The meal can run up to $100 dollars and the dances elaborate, but if you want a taste of North Korea you might have to go to Cambodia to get it. That is what some South Korean tourists have been doing when they visit the country. In the video and article you get a sense of people getting into the back secret room of some high-society club and seeing something only the privileged would dream of. However, these people stepped off a tourist bus.
The point of this restaurant, as it has been stated, is to bring in revenue for the North Korean country. This is being done by a pricey menu with attractive dancing. 

North Korean performers, dressed in hanbok, a billowing, traditional Korean dress, wear permanent smiles as they play a Western-style drum set, electric guitars and accordion — and demurely shuffle across the stage.
Even the waitresses (who also double as performers) are from North Korea. So in that sense you are getting the real-deal. But one wonders what this experience must be like for these people, as they evidently see what the rest of the world is like. Yet, inside the restaurant it is more about "business-as-usual" and the politics are left outside.

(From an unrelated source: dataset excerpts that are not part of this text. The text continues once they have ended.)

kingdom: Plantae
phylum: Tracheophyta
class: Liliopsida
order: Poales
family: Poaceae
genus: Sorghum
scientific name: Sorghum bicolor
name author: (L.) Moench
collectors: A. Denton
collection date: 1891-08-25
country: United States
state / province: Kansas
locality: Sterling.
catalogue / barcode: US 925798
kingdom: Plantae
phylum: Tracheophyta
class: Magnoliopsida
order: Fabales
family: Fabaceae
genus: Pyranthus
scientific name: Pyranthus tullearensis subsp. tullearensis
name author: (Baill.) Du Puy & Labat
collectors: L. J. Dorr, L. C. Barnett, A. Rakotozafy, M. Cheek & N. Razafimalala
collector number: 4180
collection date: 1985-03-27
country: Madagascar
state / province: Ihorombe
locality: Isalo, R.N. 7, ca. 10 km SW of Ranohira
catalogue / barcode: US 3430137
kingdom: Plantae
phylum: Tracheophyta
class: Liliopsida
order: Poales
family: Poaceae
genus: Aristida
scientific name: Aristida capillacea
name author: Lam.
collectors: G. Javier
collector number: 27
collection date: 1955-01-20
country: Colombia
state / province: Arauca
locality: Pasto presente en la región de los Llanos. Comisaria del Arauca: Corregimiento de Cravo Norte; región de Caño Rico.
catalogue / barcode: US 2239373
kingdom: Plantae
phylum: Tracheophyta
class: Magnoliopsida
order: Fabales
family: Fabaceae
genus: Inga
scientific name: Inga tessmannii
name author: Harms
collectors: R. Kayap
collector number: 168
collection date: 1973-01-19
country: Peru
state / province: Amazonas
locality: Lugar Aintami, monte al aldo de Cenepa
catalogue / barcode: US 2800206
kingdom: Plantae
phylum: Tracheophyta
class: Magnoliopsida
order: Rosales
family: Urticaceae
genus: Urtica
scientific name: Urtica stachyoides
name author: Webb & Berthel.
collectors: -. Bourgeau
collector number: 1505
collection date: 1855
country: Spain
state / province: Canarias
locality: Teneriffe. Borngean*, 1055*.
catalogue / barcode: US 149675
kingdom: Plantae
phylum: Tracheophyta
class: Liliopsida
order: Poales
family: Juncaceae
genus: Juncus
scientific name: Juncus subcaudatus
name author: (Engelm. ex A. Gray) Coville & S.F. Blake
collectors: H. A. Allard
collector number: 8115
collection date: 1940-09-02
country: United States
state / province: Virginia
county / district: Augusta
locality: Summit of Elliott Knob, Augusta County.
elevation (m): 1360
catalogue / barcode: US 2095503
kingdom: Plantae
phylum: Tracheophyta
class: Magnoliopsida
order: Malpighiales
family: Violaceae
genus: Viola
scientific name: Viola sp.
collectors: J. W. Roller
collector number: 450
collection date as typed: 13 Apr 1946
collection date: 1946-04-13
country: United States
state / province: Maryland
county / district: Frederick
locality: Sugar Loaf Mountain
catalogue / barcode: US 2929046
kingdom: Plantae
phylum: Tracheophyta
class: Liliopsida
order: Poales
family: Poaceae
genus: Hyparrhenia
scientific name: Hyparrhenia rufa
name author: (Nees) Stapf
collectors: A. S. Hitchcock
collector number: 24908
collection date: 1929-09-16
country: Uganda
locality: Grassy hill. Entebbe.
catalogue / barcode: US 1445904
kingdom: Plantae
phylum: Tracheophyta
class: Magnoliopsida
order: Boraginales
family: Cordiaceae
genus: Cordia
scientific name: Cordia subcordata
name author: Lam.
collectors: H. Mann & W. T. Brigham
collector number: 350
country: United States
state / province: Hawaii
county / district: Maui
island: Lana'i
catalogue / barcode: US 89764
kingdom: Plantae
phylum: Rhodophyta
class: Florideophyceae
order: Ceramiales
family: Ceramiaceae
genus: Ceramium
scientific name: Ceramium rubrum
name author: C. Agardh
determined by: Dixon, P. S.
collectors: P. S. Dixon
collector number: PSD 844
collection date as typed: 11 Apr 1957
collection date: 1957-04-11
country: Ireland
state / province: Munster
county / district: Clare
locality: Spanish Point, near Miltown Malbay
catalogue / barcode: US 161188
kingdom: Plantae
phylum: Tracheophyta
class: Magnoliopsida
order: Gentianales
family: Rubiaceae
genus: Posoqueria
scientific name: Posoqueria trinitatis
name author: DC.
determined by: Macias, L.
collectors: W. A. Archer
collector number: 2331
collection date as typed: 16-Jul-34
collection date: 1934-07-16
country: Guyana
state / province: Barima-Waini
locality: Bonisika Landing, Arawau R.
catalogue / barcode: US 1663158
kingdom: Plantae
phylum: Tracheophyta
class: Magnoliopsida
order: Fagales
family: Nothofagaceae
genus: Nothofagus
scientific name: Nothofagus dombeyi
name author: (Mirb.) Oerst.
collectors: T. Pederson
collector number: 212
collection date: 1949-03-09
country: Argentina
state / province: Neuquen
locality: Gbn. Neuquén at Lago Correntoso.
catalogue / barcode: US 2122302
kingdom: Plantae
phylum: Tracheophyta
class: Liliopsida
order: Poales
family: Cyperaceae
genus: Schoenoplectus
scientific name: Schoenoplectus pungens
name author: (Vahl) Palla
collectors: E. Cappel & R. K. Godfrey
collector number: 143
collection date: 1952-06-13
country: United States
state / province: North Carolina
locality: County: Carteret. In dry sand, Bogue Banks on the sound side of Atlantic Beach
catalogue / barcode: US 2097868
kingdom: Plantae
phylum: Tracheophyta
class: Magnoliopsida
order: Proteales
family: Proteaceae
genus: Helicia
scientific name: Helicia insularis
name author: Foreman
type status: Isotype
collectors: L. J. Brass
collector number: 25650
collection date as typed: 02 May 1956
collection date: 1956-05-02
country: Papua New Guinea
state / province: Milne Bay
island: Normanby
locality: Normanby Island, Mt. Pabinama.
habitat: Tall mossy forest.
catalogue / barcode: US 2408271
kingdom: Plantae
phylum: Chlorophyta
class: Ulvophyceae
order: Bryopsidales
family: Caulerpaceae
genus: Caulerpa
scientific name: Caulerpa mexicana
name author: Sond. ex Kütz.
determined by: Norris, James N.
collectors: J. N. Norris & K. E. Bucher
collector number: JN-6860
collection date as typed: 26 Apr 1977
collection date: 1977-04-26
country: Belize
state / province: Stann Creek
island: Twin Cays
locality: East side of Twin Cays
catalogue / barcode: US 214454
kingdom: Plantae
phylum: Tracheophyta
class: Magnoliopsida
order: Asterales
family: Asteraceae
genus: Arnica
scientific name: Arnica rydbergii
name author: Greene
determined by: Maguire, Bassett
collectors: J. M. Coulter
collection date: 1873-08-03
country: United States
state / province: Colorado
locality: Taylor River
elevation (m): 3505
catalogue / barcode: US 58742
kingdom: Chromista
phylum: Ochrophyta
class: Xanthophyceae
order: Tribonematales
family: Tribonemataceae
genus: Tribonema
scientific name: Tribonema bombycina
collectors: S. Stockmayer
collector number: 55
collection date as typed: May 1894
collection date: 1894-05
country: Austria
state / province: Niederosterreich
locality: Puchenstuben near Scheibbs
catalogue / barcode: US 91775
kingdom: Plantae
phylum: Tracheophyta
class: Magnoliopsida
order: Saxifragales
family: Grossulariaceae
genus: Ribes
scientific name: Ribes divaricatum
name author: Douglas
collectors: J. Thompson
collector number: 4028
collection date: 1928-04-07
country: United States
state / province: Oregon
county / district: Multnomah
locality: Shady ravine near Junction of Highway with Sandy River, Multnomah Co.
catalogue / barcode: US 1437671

What one most can take from this is the unsettling reminder that the people of North Korea are still starving while tourists in Cambodia at the Pyongyang restaurant are happily filling their stomachs.

A meal at a Pyongyang restaurant is one of the more expensive in town. In a country where a bowl of noodles costs $1.50, a hungry customer can easily pay $100 for a simple meal of kimchi, beef shoulder, stir-fried squid and a bottle of wine. 
However, I feel this is a unique cultural artifact to be found in the world during these times, and perhaps beneficial to go and take a look. If you were visiting Cambodia, would you head to this restaurant?

One odd part of the article is when a South Korean visitor is quoted as saying, “Back in South Korea, we don’t have any opportunities to meet North Korean people.” 


None at all?! I know folks who tutor North Koreans in English and others who have taken them out to dinner. I'm pretty sure there are opportunities.


Anyways, an interesting article and something to think about as North Korea keeps on tinkering with itself.